##### Selected text
GPU 3D lut transform causes banding

cessen commented 1 year ago

I'm using 3d luts that span a large dynamic range and need trilinear interpolation for correct results (I'm happy to provide details of my use case if that's helpful).

Due to the nature of the luts, they should provide sufficiently accurate results even at relatively low lut resolutions. However, much to my surprise there is significant banding when applied by OCIO on GPU:

gpu posterized

The only way to mitigate this is to crank the lut resolution extremely high, and even then especially dark colors exhibit some subtle banding. The results by CPU, on the other hand, are correct even with the low resolution lut:

cpu correct

Looking into OCIO's source, this seems to be the culprit:

https://github.com/AcademySoftwareFoundation/OpenColorIO/blob/b00877959f4497f9b8e5a08859d0ef8059fdd8e5/src/OpenColorIO/ops/lut3d/Lut3DOpGPU.cpp#L221-L236

It's even noted in the comment that this can be an issue on some GPUs. For the record, I'm using an nVidia RTX 3060. So not exactly niche.

I think it would make sense to replace the sampleTex3D() call with hand-written trilinear interpolation code, to ensure that it executes with full floating point precision and gives correct results on all platforms. It might be a small perf hit, but for something like OCIO I suspect correctness and consistency is more important here.

Would a PR along those lines be accepted?

cessen commented 1 year ago

Any thoughts/feedback about this? This is a significant problem for the work that I'm doing with OCIO, and I'd like to see it fixed.

I'm happy to do the leg work, but just want to double-check that the proposed solution is acceptable first.

doug-walker commented 1 year ago

Hi @cessen , apologies for the delayed reply. Yes, that's a pretty shocking amount of banding in the first image. It looks like maybe you're applying a 3d-LUT to a linear color space encoding? If so, the banding is probably only one of several problems you will encounter. The best practice is to convert to a log-encoded (or at least gamma-encoded) color space before applying a 3d-LUT.
##########
◆ Problem 1:
In the LUT banding thread, which GPU does cessen report using?
◆ Problem 2:
Write the next part of the LUT banding thread, following its last reply.
##### Entries
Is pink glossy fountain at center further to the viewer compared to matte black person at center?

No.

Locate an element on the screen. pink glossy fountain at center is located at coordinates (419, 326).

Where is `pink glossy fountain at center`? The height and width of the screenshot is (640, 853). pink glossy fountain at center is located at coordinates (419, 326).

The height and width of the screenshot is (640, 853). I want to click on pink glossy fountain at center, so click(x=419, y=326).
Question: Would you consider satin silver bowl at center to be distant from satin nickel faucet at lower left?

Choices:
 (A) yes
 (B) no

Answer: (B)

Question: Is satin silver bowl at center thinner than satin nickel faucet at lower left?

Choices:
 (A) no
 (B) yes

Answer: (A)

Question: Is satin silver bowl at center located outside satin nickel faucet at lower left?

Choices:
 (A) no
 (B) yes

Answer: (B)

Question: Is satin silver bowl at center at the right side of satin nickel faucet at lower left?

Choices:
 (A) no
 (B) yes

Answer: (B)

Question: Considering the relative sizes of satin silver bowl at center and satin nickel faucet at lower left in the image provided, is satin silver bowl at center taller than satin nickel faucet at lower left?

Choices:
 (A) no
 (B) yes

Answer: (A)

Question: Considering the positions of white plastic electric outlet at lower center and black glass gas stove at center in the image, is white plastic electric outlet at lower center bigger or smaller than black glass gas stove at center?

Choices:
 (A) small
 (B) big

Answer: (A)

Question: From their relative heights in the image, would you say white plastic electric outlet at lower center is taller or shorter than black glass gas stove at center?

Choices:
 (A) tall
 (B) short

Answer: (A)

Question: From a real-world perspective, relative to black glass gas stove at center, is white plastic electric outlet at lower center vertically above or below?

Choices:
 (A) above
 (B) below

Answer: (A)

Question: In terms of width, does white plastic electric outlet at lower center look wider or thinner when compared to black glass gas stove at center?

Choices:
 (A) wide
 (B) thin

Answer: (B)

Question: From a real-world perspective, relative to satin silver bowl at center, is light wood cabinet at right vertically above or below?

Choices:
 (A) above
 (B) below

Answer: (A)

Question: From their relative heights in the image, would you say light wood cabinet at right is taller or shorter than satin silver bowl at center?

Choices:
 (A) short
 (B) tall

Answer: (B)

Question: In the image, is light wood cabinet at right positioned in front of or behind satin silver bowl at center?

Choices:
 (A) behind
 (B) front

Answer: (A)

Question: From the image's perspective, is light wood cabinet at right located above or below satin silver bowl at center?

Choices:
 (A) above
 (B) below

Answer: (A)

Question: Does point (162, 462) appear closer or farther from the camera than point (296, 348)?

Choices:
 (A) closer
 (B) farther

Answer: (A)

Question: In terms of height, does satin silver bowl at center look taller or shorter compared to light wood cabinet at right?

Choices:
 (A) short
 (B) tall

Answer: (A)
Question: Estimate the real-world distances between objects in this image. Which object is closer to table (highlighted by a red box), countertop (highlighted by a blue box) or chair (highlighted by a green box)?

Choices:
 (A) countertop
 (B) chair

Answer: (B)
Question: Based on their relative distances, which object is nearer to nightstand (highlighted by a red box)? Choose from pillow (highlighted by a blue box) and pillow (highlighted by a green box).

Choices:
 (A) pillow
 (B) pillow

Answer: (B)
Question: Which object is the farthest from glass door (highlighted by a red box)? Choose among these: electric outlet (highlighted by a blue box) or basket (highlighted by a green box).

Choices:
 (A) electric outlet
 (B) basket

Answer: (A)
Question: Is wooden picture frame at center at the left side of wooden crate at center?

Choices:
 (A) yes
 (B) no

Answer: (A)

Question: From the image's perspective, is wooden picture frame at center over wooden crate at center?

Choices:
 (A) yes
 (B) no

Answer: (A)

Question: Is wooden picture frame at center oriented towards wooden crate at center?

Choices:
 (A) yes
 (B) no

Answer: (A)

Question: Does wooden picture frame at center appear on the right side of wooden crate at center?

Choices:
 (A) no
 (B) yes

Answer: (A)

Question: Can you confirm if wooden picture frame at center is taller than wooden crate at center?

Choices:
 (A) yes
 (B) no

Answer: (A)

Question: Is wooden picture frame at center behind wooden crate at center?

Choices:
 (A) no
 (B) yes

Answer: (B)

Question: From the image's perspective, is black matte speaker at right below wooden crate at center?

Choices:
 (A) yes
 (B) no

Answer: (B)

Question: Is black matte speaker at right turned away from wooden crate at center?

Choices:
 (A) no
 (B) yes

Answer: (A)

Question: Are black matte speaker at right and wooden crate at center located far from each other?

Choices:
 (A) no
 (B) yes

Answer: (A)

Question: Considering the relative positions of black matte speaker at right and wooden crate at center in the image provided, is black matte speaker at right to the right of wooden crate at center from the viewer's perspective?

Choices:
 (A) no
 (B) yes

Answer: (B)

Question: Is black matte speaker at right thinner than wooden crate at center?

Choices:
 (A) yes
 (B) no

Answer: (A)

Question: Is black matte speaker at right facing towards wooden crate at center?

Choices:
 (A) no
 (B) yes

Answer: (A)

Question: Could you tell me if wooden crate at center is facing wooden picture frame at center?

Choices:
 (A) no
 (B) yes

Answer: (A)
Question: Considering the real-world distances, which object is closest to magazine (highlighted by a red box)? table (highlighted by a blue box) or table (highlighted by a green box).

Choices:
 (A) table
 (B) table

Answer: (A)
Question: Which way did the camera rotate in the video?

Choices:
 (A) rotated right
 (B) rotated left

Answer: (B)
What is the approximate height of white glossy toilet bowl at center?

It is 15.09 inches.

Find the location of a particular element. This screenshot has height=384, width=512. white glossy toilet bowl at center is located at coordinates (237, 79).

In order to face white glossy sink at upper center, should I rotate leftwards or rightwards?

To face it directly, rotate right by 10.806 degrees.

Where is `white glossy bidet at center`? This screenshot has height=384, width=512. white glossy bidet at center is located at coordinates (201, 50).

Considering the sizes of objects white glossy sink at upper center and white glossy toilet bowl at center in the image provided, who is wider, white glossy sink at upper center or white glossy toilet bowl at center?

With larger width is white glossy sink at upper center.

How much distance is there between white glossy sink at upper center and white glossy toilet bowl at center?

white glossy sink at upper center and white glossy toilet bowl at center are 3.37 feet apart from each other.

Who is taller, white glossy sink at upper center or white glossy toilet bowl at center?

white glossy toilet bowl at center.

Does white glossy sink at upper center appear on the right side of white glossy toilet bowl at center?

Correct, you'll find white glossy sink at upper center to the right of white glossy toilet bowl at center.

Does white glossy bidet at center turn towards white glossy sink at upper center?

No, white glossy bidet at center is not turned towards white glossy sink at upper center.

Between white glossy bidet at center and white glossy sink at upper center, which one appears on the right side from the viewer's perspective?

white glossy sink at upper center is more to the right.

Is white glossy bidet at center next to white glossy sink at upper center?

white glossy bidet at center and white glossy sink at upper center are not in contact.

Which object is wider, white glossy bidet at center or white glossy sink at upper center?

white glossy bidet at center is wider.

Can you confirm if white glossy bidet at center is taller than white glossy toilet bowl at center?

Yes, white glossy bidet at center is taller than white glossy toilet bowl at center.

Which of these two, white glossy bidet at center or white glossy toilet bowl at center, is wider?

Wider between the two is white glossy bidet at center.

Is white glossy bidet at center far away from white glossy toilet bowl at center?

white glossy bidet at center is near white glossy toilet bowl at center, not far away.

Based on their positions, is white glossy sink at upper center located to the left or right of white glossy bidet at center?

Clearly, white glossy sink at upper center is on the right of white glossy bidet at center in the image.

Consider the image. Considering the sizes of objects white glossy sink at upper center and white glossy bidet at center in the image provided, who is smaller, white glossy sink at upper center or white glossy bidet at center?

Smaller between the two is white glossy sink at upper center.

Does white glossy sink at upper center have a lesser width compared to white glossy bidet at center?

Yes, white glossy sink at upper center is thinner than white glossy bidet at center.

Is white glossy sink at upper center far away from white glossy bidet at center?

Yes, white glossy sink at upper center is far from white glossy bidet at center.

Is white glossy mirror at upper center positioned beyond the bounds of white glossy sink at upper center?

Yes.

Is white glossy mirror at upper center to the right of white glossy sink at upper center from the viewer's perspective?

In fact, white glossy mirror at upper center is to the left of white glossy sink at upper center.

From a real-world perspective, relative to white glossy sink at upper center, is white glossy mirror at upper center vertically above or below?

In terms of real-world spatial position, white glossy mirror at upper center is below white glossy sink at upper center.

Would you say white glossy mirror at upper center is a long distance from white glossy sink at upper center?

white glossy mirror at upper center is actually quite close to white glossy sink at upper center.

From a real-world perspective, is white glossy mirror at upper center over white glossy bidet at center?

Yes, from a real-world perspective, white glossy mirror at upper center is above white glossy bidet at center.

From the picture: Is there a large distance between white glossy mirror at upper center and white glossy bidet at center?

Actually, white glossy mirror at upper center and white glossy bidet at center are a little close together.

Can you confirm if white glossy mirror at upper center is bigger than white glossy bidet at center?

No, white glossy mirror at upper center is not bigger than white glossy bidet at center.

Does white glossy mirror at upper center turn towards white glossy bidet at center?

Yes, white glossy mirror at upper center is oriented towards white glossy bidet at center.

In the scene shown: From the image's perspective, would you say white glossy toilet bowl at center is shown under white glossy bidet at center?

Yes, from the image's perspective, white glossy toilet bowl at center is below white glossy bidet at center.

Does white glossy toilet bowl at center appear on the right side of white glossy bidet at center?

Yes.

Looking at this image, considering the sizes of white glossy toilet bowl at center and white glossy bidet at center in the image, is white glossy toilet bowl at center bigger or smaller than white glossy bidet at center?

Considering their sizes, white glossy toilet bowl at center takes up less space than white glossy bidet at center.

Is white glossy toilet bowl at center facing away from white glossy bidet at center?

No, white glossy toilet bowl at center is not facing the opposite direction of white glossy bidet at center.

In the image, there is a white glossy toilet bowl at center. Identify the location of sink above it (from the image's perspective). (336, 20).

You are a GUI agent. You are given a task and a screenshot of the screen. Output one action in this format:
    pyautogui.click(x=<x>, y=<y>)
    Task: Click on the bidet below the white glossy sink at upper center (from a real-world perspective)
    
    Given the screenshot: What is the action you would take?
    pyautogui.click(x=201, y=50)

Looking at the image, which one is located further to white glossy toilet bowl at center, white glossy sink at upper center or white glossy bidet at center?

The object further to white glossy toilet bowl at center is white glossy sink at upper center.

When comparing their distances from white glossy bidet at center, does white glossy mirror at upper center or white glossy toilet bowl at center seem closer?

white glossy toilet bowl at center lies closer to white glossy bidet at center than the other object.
##########
◆ Written answer 1:
An nVidia RTX 3060.

◆ Written answer 2:
In practice, OCIO users tend to be using 3d-LUTs that are a minimum of 16x16x16 (and typically larger) and being fed with log-encoded data. So the quantization of the fractional component has not been an issue.

I agree that your proposal of writing a trilinear interpolation shader would work around the problem. (This is what we've done for tetrahedral interpolation already.) However, it seems that there is a risk of introducing performance regressions by not using the built-in GPU trilinear interpolation. Tests would ideally need to be done on a variety of graphics cards (old and new) and a range of 3d-LUT sizes to validate that performance was not impacted.

While we thank you for volunteering, we won't agree in advance to accepting a PR for this. We would need to see experimental results covering a sufficiently broad set of use-cases. Almost certainly there will be some speed penalty and at that point it will be a judgment call about whether the improvement in quality for this edge case warrants the overall performance reduction. This is something that would likely be decided by the project's steering committee.

cessen commented 1 year ago

@doug-walker Thanks for the thorough reply!

While we thank you for volunteering, we won't agree in advance to accepting a PR for this.

Yes, of course. I just wanted to confirm that it wasn't out of the question for some reason. I manage some open source projects myself, and have received PRs that I had to reject due to the scope and goals of the project, and I often wish people would ask ahead of time before putting in the work.

(Edit: I also meant to acknowledge that my phrasing made my intent there very unclear. Sorry about that.)

However, it seems that there is a risk of introducing performance regressions by not using the built-in GPU trilinear interpolation. Tests would ideally need to be done on a variety of graphics cards (old and new) and a range of 3d-LUT sizes to validate that performance was not impacted.

Yeah, I suspected that might be the case.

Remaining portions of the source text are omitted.